Outra farsa - números alienígenas. Existe um mito de que múmias de criaturas sobrenaturais já foram encontradas no planalto peruano de Nazca. A mais popular delas se chama Maria. Aparentemente, são vestígios reais encontrados em uma das cavernas peruanas.
A base da falsificação é o corpo, que foi mumificado após o enterro. Então as múmias simplesmente cortaram as orelhas e dois dedos de cada mão, untaram o corpo com alguma composição especial e o resultado foi uma figura semelhante a um humanóide. Além disso, esta e outras falsificações semelhantes foram criadas por especialistas não muito qualificados. Antropólogos e paleontólogos usaram raios X para descobrir que era falso.
Arqueólogos não escondem fatos inconvenientes do público
Quando os críticos querem dar um exemplo de como os arqueólogos escondem muita coisa, eles se lembram das caveiras de cristal. Semelhantes aos que vimos no filme sobre Indiana Jones.

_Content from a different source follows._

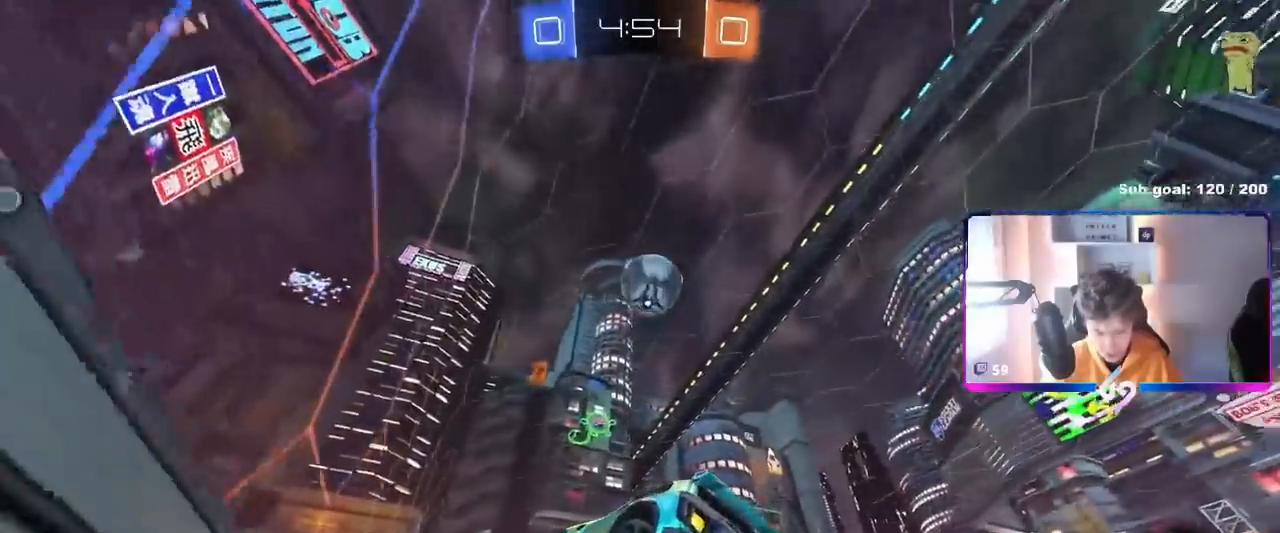
{"keys": ["d", "w"], "mouse": ["left"], "mouse_move": "down-left", "events": [[33, "a", "down"], [33, "w", "down"], [133, "mouse_left", "down"], [216, "a", "up"], [350, "mouse_left", "up"], [400, "d", "down"], [450, "mouse_left", "down"]]}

Os primeiros relatos de tais descobertas surgiram no início do século XX. Alguns estudiosos da antiguidade disseram que se tratava de artefatos da Mesoamérica dos tempos pré-colombianos. Outros dizem que esta é uma evidência de visitas alienígenas. Os crânios foram até atribuídos a propriedades mágicas. Mas, na verdade, essas coisas de cristal também eram falsas. É importante que nenhuma expedição arqueológica oficial tenha relatado tais descobertas.
A falsificação mais famosa é o crânio de Mitchell-Hedges. Surgiu na década de 20 do século 20 e não havia notícias sobre isso antes. A princípio a caveira estava em posse de algum colecionador, depois foi vendida em leilão. Aí o artefato de cristal foi adquirido por Mitchell-Hedges - aliás, era um dos protótipos de Indiana Jones.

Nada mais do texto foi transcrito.